Why do we need Constrained Path-based Testing (CPT)?

Classical PT might not be enough to handle several practical situations in system testing. To give few examples:

Test cost management. Certain situations can be too costly for the given tests and have to be excluded from test scenarios. 

Feasibility of certain tests. When a test reaches certain parts of the system workflow, internal state of the SUT might change and it disables continuation of the test in other certain part of the workflow. Such a situation in the industry is usually resolved “ad hoc when it happens”, in the test design, or in the test execution. However, such approach will be very likely sub-optimal from cost viewpoint. 

Outages of particular parts of the test environment. In more complex projects, parts of the processes might be temporarily unavailable due to hardware or software limitations. This fact has to be also reflected in the tests – it’s faster than letting 20 testers spend a few hours to discover that a certain part of SUT in the test environment is not working and it’s not just a random set of bugs. How many MDs in total will we effectively lose by such an outage? 4? 8? Quite enough to motivate us to find a systematic solution for this, isn’t it? Good test environment monitoring and management can help here and reduce these losses. When further powered up by good test case management, even better. 

Time consuming asynchronous operation. When action A represents the start of an asynchronous operation and action B represents its end, the rest of the system can be tested in the meantime. In this case, such a test case that would call again the operation between actions A and B must not be present in the exercised set of the test scenarios.

A need to use only a reduced subset of resources. There might be processes in a SUT that use some resources extensively and when the availability of such resources is limited, they need not to be executed. For example, an energy intensive process might not be executed on a system with low battery level.

What to do in such situations, having a classical path-based testing toolset only?

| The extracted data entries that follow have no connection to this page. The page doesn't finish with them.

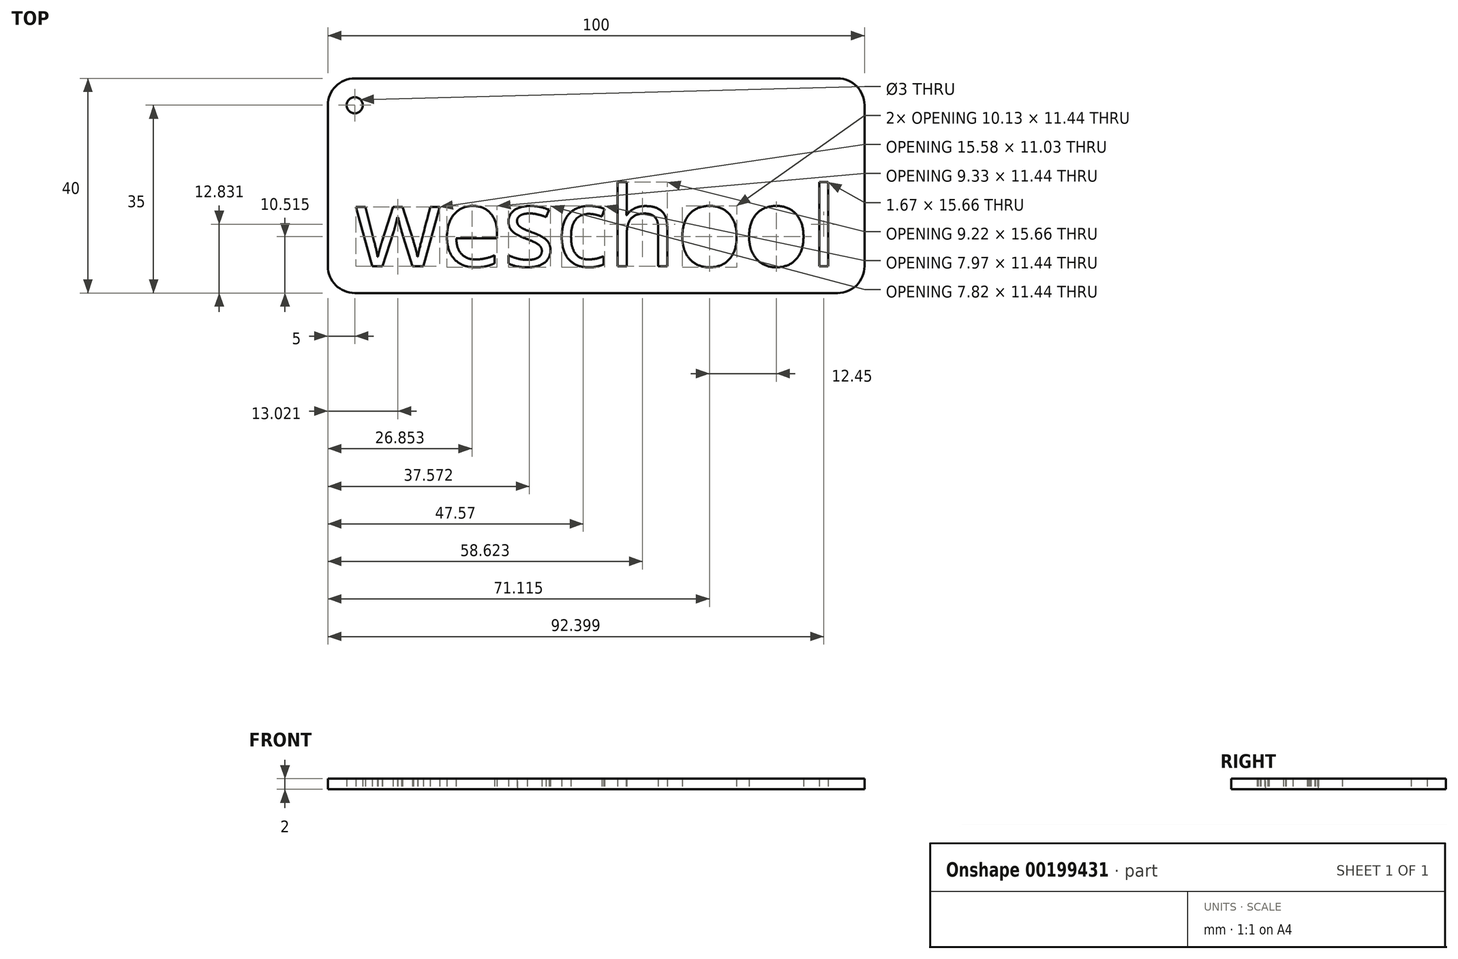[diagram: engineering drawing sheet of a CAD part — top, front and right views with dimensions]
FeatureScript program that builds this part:
annotation { "Feature Type Name" : "Feature", "Feature Type Description" : "" }
export const myFeature = defineFeature(function(context is Context, id is Id, definition is map)
    precondition{}
    {
        {
            var Q0;
            Q0=qCreatedBy(makeId("Top.planeOp"),FACE);
            var sketch = newSketch(context, id + "F0", { "sketchPlane" : qUnion([Q0])});
            skLineSegment(sketch, "E0.bottom", {"start": v(5, 0) * mm, "end": v(95, 0) * mm});
            skLineSegment(sketch, "E0.top", {"start": v(5, 40) * mm, "end": v(95, 40) * mm});
            skLineSegment(sketch, "E0.left", {"start": v(0, 5) * mm, "end": v(0, 35) * mm});
            skLineSegment(sketch, "E0.right", {"start": v(100, 5) * mm, "end": v(100, 35) * mm});
            skPoint(sketch, "E1.visualSharp", {"position": v(0, 40) * mm});
            skArc(sketch, "E1.filletArc", {"start": v(5, 40) * mm, "mid": v(1.46, 38.54) * mm, "end": v(0, 35) * mm});
            skPoint(sketch, "E2.visualSharp", {"position": v(0, 0) * mm});
            skArc(sketch, "E2.filletArc", {"start": v(0, 5) * mm, "mid": v(1.46, 1.46) * mm, "end": v(5, 0) * mm});
            skPoint(sketch, "E3.visualSharp", {"position": v(100, 0) * mm});
            skArc(sketch, "E3.filletArc", {"start": v(95, 0) * mm, "mid": v(98.54, 1.46) * mm, "end": v(100, 5) * mm});
            skPoint(sketch, "E4.visualSharp", {"position": v(100, 40) * mm});
            skArc(sketch, "E4.filletArc", {"start": v(100, 35) * mm, "mid": v(98.54, 38.54) * mm, "end": v(95, 40) * mm});
            skCircle(sketch, "E5", {"center": v(5, 35) * mm, "radius": 1.5 * mm});
            skText(sketch, "E6", { "text": "weschool", "fontName": "OpenSans-Regular.ttf"});
            const initialGuessF0  = {"E6": [0.005, 0.005, 1, 0, 0.01484]};
            skSetInitialGuess(sketch, initialGuessF0);
            skSolve(sketch);
        }
        {
            var Q0;
            Q0 = qSketchRegion(id + "F0", true);
            extrude(context, id + "F1", {"entities" : qUnion([Q0]), "depth" : 2 * mm});
        }
    });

Few intuitive solutions are available:

  1.  “Twist the reality” when modeling a SUT process and model it in the way that test cases that are not possible will not be generated. Honestly, this is the wrong approach and will very probably lead to confusion later. In test automation, one of the golden rules is “Don’t change SUT because your tests would need it to overcome some obstacle. At least do it if you really don’t have other options”. We can rephrase it to “Don’t twist the SUT model to sort out a limit of an MBT method”. One of the biggest challenges in MBT (and probably one of its biggest drawbacks) is how to keep the model up-to-date with the design documentation or/and with the SUT. So don’t add to this problem.
  2. Exclude test paths (from the generated test set) that would violate the given condition. However, there are drawbacks: (1) it might take time, (2) you can make a mistake in this process, and (3) you reduce the test set perhaps more than it is needed to solve the problem in a more systematic way.